When I came back to the UK I liked to remember the good things from Hong Kong. I must have driven my friends crazy with my tales of champagne brunches and boozy junk boats. The thing is, everything you remember is glamourised and rose tinted. You may have had a wonderful time while you were away and want to tell anyone who will listen about how much better your old home was and why your new home doesn’t compare, but it gets old pretty fast to your listeners. In fact, most of your friends and family will inevitably ask you why you came home if it was so good being an expat… and that will make you question your return as well. Which brings me to...
It couldn’t just have been because work told you to. Think about it ― was it for family reasons, to settle down, to slow down, because you were home sick, because you love your home country, or maybe even the weather?
Think about it and write it down. Repatriation brings on a roller-coaster of emotions. They call it reverse culture shock for a reason! I came home because I loved London, I was home sick, I even missed having seasons… I was missing the UK weather!? Having a notebook handy with reasons why I wanted to come home really helped me during the low times. It reminded me that I had made the right decision.
If you are struggling finding reasons for moving home then I suggest moving around the city and even the country. The UK is known for its beautiful countryside so I made a special effort to travel around to see friends in Dorset when I moved back. Just being near the sea and having time with people from my ‘old life’ made me grateful for being home. I also suggest becoming a tourist again. Go on a sightseeing tour or visit a museum. Read blogs or use Yplan and Fever apps to find events in your local area.
As a happy repatriate I now speak to others who have just moved back (hence writing this article) and can give advice on the emotional rollercoaster. There are many of us around and we are all happy to help a fellow returner out. However, be careful of this because if you speak to someone who has just come back themselves, chances are you will enter into a dialogue about how much your home has changed, how home sick you are and how much you want to go back to the expat life. This will then become a completely pointless exercise.
There is nothing wrong with making new friends. In fact, as an expat you will be a Pro at this.

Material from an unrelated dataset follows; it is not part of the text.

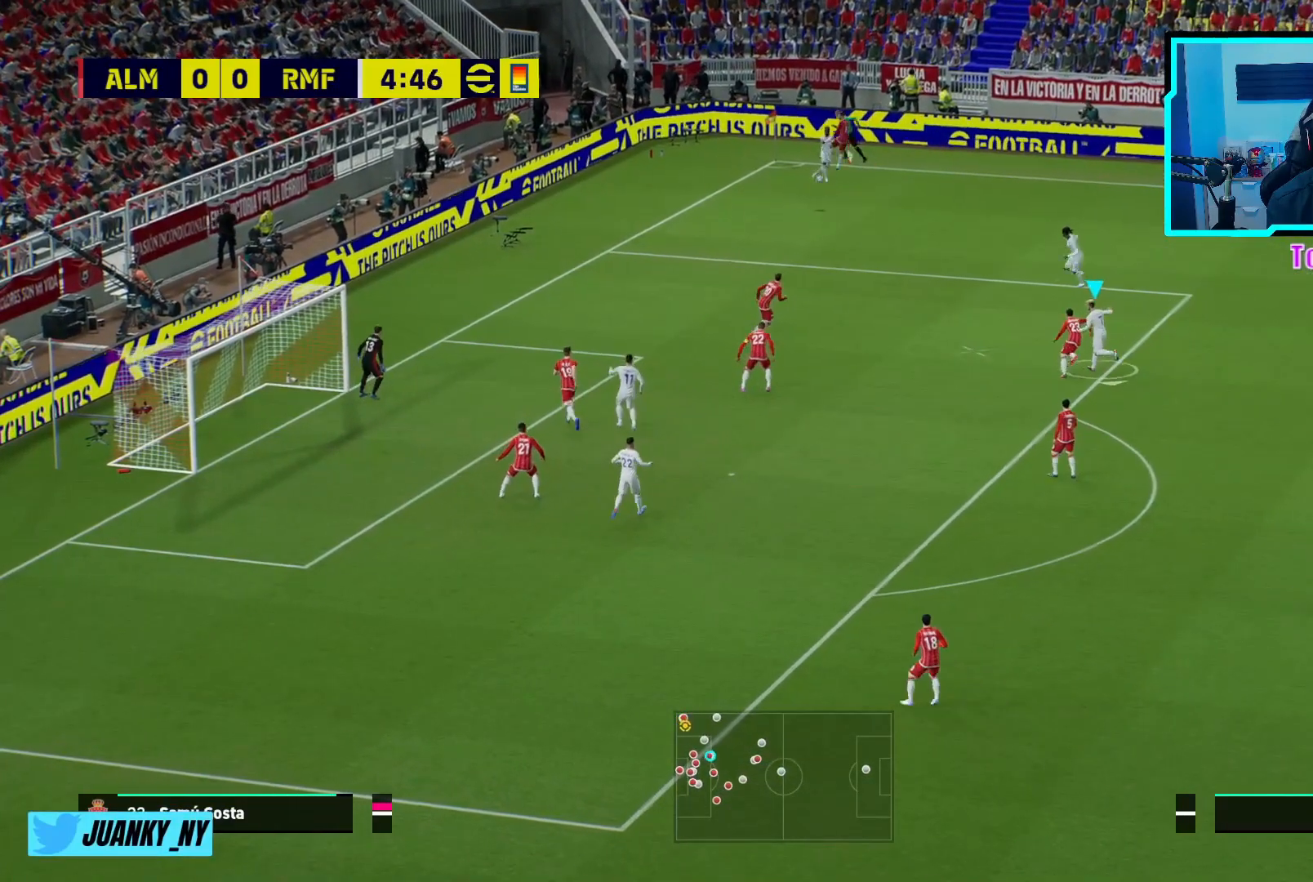
{"buttons": ["CIRCLE"], "left_stick": "left", "events": [[67, "left_stick", "right"], [83, "R2", "down"], [200, "left_stick", "up"], [250, "left_stick", "left"], [383, "CIRCLE", "down"], [383, "R2", "up"]]}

Also, if you have had to let a few friends go (after Tip 1) you may have some extra friend spaces to fill.
Websites such as Meet-Up (all expats know that one) are great for meeting new people and building a new community so don’t rule it out. You’ll meet so many new people aligned to your personality and hobbies.
All of these tips are here to help you survive life after being an expat but it’s not a miracle cure. It’s hard and it’s emotional but I knew I wanted to come home and it’s the best decision I made. However, some of the people I know hated coming back and after a year hopped back on a plane and went back to the expat life. There is no right or wrong answer, so after a year (always try to give it a year) ask yourself if you are happy. If you really find that coming home was a big mistake then be honest with yourself. Accept it, we live in a world where many of us we can effectively (subject to the correct visa) live anywhere we want. We are so lucky and the most important thing is your happiness.